Chickpea paddy variation of the Choose Your Own Adventure Burger.

This meal’s brilliance lies in the fact that you can make it with just about anything. Need to use up that Portobello mushroom? No problem. Got a hankering for some grilled eggplant? Got it covered. Feel like you really should defrost that chickpea or grass-fed beef paddy that has been hiding in your freezer for months? This is the opportunity you have been waiting for.

Just grab whatever salad stuff you have in the fridge (I used avocado, cucumber, tomato and baby spinach in the burger pictured), some cheese if you so desire (haloumi is great if you have it but any cheese will work), your burger paddy and some bread.

When lunch hour rolls around, grill your paddy in a sandwich press, toast your bread, chop up your salad and then assemble your burger. Done.

Oh, I almost forgot: if you have an egg and some silicone egg rings like these you can fry up an egg on the sandwich press. Just remember to leave the top of the press open.

The Egg and Quinoa Muggin (like muffin but with g’s, geddit?)

My take on the muggin.

My take on the muggin.

This gem came from wellness blogger and creator of the hugely successful I Quit Sugar program, Sarah Wilson. It is one of those ideas that is so simple, when you find out about it,  you can’t quite believe you didn’t think of it yourself… or maybe you did think of it yourself. In which case, go you!

Just throw some frozen peas and spinach into a mug and put a couple of un-cracked raw eggs on top (I wrapped mine together in cling-wrap to stop them rattling around and breaking). When you are ready to eat, crack the eggs into the cup and whisk everything up then pop it in the microwave for two minutes.

I like to mix things up a bit some days, as well as add an extra punch of protein, by lining the base of the mug with pre-cooked quinoa. I do this the night before so all I have to do in the morning is put in the peas, spinach and eggs.

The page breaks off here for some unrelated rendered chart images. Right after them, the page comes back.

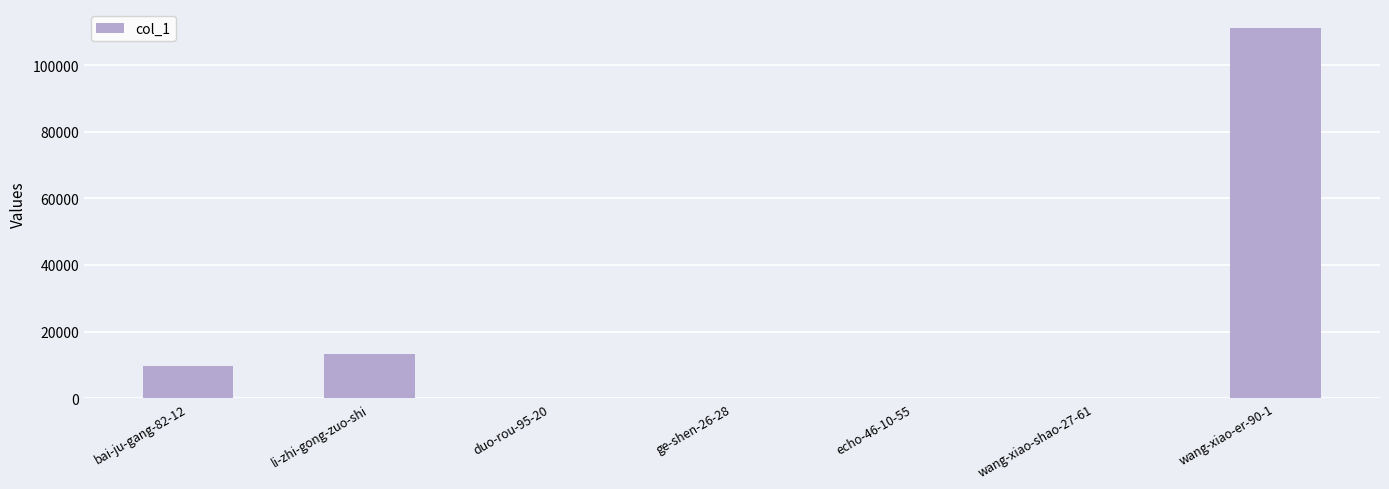

How many distinct data groups are displayed?

1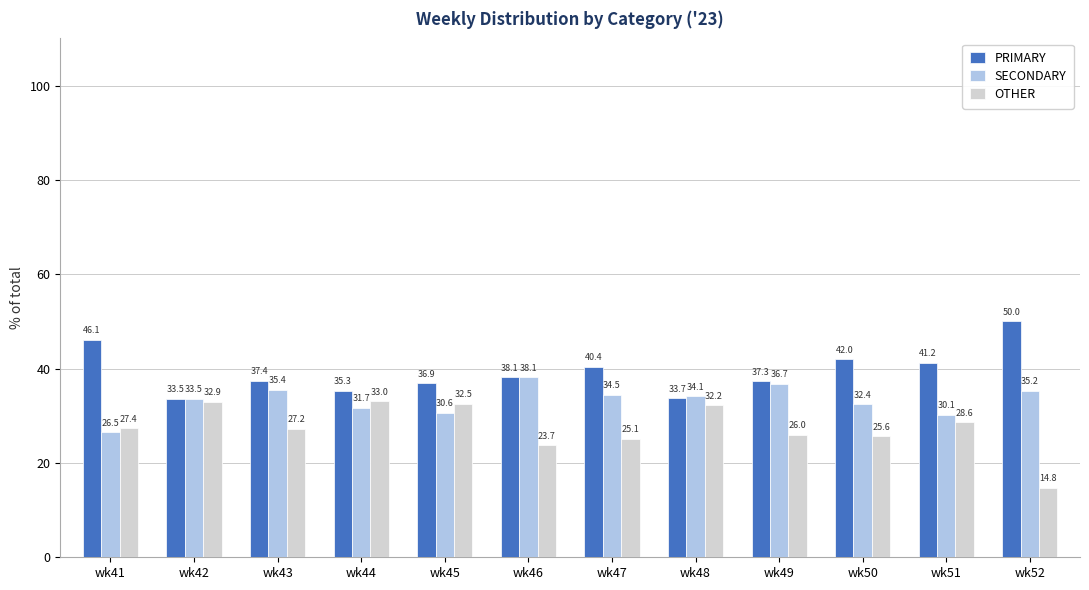

The OTHER series shows 22.9 at wk52. True or false?

False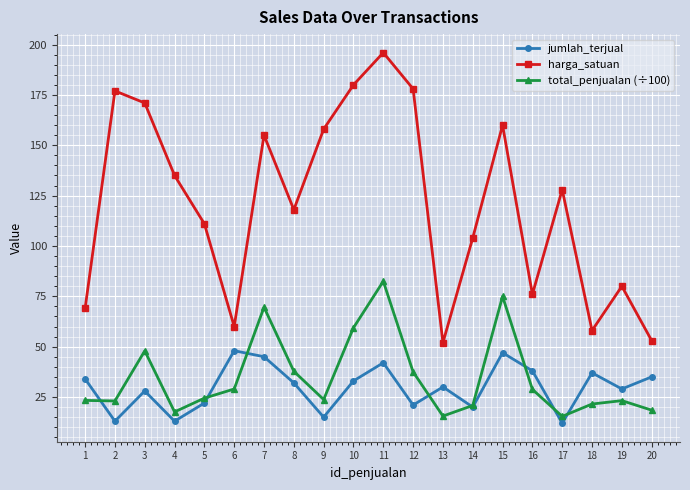

Which series ends up on top after the final intersection of total_penjualan (÷100) and jumlah_terjual?

jumlah_terjual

Another technique that I employ to make sure I always have access to healthy food, even if I’m super busy, is to take a couple of containers of homemade soup to the office and keep them in the freezer. I also always have a couple of tins of organic baked beans in my drawer and some frozen peas in the freezer. I mix the peas in with the beans before microwaving them, and I serve them on toast (I also keep bread in the freezer). While baked beans aren’t something I like to eat often, due to their high sugar content, they stop me from heading to the food court when I’m on the hunt for lunch.

It’s all about finding a few key ingredients that are easily transportable, then just experiment to find out what works for you!